In a preferred embodiment, each shielded inductor unit 42 is fabricated from two inductors 50 preferably with iron powder magnetic cores placed in series, such that the combined inductors 50 generate a preferred inductance in the range of 1-2 micro Henrys. The two joined inductors 50 are encased in an electrically insulating cylindrical housing 52 made of a dielectric material that is in turn enveloped by shielding 54 consisting primarily of a low loss conductor material. The design of the shielded inductor units 42 is essentially a coaxial arrangement that is necessitated in order to prevent electrical losses by the antenna operating environment of seawater.
In one embodiment, the inductors 50 are manufactured by Miller Corporation and consist of two model 5800-3R9-RC, each with all but the first layer of turns removed, placed in series. Each pair of inductors 50 is wrapped in 0.020 inch thick cardboard to physically stabilize the components and provide impact protection. The wrapped pair of inductors is placed inside a 0.020 inch thick polyvinylchloride (PVC) housing 56 of 1.38 inches in length with a 0.335 inch outer diameter, which serves as the electrically insulating housing. The outside of the PVC housing is then encased in a copper shell 58, which serves as the low loss conductor shielding 54.
The shielding 54 of the inductor units 42 is electrically connected to the shields of the insulated coaxial wire 44 while the center conductor of each insulated coaxial wire 44 is connected directly to the inductor pair 50. The inductor units 42 are arranged in tandem inside of encasement 16. The shielding 54 prevents the loss of current due to capacitance between the inductors windings and the RF voltage from the surrounding seawater.

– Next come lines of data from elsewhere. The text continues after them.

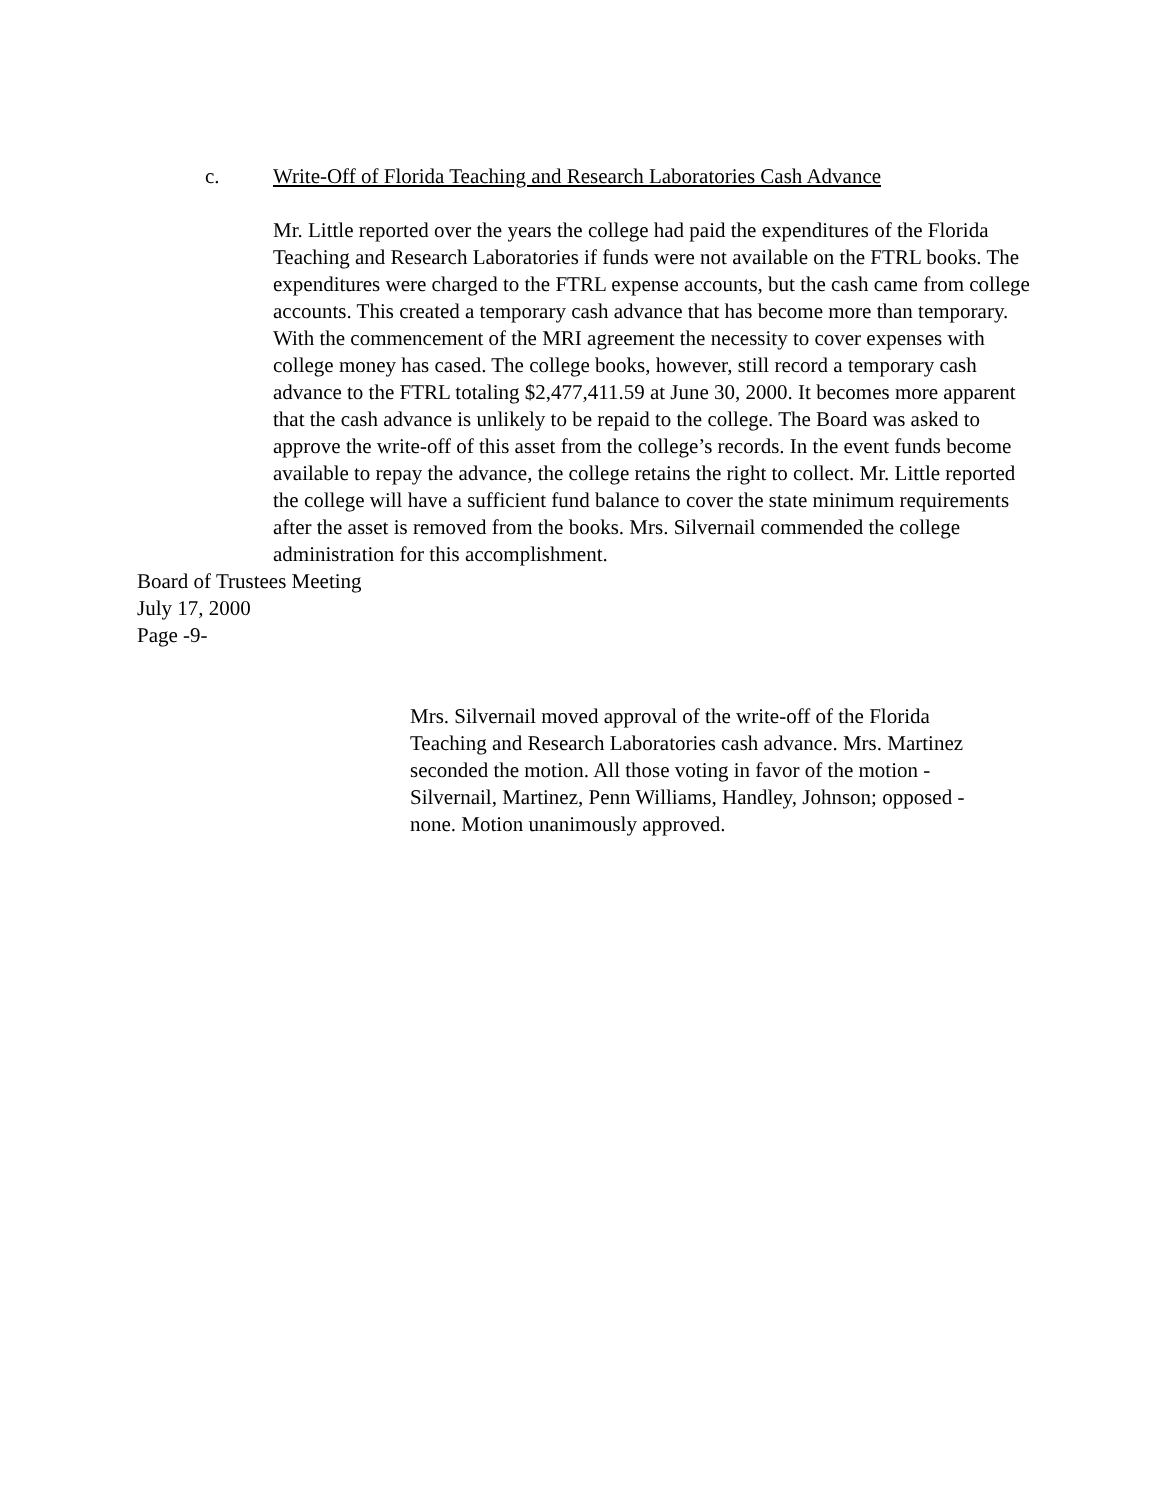c. Write-Off of Florida Teaching and Research Laboratories Cash Advance
Mr. Little reported over the years the college had paid the expenditures of the Florida Teaching and Research Laboratories if funds were not available on the FTRL books. The expenditures were charged to the FTRL expense accounts, but the cash came from college accounts. This created a temporary cash advance that has become more than temporary. With the commencement of the MRI agreement the necessity to cover expenses with college money has cased. The college books, however, still record a temporary cash advance to the FTRL totaling $2,477,411.59 at June 30, 2000. It becomes more apparent that the cash advance is unlikely to be repaid to the college. The Board was asked to approve the write-off of this asset from the college’s records. In the event funds become available to repay the advance, the college retains the right to collect. Mr. Little reported the college will have a sufficient fund balance to cover the state minimum requirements after the asset is removed from the books. Mrs. Silvernail commended the college administration for this accomplishment.
Board of Trustees Meeting
July 17, 2000
Page -9-
Mrs. Silvernail moved approval of the write-off of the Florida Teaching and Research Laboratories cash advance. Mrs. Martinez seconded the motion. All those voting in favor of the motion - Silvernail, Martinez, Penn Williams, Handley, Johnson; opposed - none. Motion unanimously approved.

The advantages of the present invention are that the antenna 10 allows communication coverage in an omnidirectional pattern with improved antenna gain at high frequencies. An advantage of the use of inductors 50 is a reduction in loss due to submerged antenna elements 14. The inductors 50 serve as a passive device to reduce current flow to the submerged antenna elements 14. The use of the shielding 54 around each inductor reduces the capacitive coupling of the inductors with the seawater. Finally, the use of inductors 50 to tune the exposed antenna element to resonance greatly increases the antenna gain compared to a non-resonant system.
In light of the above, it is therefore understood that within the scope of the appended claims, the invention may be practiced otherwise than as specifically described.